I was trying to plot the elbow method chart to decide how many clusters I had to put in my k-means clustering. I was applying the following code:
import seaborn as sns
iris = sns.load_dataset('iris')
iris.columns
data = iris.iloc[:, 0:3] # selecting all lines and 3 columns
sse = {}
for k in range(1, 10):
kmeans = KMeans(n_clusters=k, max_iter=1000).fit(data)
data["clusters"] = kmeans.labels_
sse[k] = kmeans.inertia_ # Inertia: Sum of distances of samples to their closest cluster center
plt.figure()
plt.plot(list(sse.keys()), list(sse.values()))

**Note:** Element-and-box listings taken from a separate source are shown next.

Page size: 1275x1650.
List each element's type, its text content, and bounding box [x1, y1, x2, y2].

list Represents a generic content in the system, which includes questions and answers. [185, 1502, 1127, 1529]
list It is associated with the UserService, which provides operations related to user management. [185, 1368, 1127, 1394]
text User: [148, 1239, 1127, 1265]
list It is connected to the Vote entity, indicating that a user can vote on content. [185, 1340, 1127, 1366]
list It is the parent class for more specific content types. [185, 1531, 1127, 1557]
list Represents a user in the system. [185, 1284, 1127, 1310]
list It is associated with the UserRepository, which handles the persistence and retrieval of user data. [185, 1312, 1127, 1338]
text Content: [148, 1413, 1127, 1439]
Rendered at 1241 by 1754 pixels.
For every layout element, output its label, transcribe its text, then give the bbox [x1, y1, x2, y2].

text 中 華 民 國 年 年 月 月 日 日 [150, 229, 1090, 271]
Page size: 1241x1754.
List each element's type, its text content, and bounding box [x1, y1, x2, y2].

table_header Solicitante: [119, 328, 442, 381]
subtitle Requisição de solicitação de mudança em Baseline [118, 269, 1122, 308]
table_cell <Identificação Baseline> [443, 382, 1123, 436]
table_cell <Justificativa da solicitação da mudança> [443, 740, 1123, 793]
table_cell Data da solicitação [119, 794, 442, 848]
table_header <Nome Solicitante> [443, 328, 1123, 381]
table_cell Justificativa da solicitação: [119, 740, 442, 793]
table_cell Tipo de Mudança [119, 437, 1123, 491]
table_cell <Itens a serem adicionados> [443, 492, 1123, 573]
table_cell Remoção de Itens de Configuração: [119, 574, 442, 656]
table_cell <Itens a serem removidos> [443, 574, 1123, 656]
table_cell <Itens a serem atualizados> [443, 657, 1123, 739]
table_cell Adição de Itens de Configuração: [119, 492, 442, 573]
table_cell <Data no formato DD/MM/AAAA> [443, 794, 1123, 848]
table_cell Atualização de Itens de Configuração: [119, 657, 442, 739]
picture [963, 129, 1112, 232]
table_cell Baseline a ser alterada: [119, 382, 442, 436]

plt.xlabel("Number of cluster")
plt.ylabel("SSE")
plt.show()
However, if I use more than 3 columns in this code:
data = iris.iloc[:, 0:3]
for example:
data = iris.iloc[:, 0:4]
the code don't run.
In addition, if I use:
data = iris[['sepal_length', 'sepal_width', 'petal_length']]
instead of:
data = iris.iloc[:, 0:3]
the code also don't run.
This two problems result in the following message:
C:\Users...\Anaconda3\lib\site-packages\ipykernel_launcher.py:3: SettingWithCopyWarning: A value is trying to be set on a copy of a slice from a DataFrame. Try using .loc[row_indexer,col_indexer] = value instead
See the caveats in the documentation: http://pandas.pydata.org/pandas-docs/stable/indexing.html#indexing-view-versus-copy This is separate from the ipykernel package so we can avoid doing imports until C:\Users\ledag\Anaconda3\lib\site-packages\ipykernel_launcher.py:3: SettingWithCopyWarning: A value is trying to be set on a copy of a slice from a DataFrame. Try using .loc[row_indexer,col_indexer] = value instead
Why is this happening?